Pull out, word for word, every line of the material from the very first one down to the line containing "и для внедорожника.", including both of those lines.

'''

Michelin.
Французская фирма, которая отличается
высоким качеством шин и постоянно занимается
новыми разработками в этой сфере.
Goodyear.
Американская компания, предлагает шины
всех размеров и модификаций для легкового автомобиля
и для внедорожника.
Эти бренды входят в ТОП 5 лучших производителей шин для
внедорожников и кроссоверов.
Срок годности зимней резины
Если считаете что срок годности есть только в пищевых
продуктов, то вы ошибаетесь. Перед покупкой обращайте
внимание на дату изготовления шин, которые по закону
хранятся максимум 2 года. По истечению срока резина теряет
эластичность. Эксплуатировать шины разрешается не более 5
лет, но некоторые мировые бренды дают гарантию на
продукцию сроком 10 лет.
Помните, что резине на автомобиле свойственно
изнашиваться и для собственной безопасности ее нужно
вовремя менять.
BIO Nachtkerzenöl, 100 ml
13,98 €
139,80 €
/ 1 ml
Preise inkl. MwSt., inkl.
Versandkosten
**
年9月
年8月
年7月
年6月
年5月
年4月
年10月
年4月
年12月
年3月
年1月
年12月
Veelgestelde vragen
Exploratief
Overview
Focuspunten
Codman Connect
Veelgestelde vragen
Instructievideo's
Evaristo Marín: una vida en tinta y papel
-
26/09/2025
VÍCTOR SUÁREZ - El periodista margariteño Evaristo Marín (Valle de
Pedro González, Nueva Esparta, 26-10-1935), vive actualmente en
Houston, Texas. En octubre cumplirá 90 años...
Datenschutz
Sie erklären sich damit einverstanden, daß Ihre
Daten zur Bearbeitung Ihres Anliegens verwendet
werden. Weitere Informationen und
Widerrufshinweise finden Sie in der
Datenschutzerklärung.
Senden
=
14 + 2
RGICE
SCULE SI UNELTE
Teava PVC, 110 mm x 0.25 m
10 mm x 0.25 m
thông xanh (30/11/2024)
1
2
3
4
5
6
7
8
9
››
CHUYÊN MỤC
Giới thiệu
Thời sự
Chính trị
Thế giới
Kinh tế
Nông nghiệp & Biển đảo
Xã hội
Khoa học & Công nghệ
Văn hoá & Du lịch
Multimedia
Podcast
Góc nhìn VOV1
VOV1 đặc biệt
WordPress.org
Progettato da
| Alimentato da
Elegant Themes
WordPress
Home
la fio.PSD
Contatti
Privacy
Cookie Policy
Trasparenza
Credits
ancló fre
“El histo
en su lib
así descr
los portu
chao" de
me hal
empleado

'''

(SOLUTION TO THIS EXERCISE):
Michelin.
Французская фирма, которая отличается
высоким качеством шин и постоянно занимается
новыми разработками в этой сфере.
Goodyear.
Американская компания, предлагает шины
всех размеров и модификаций для легкового автомобиля
и для внедорожника.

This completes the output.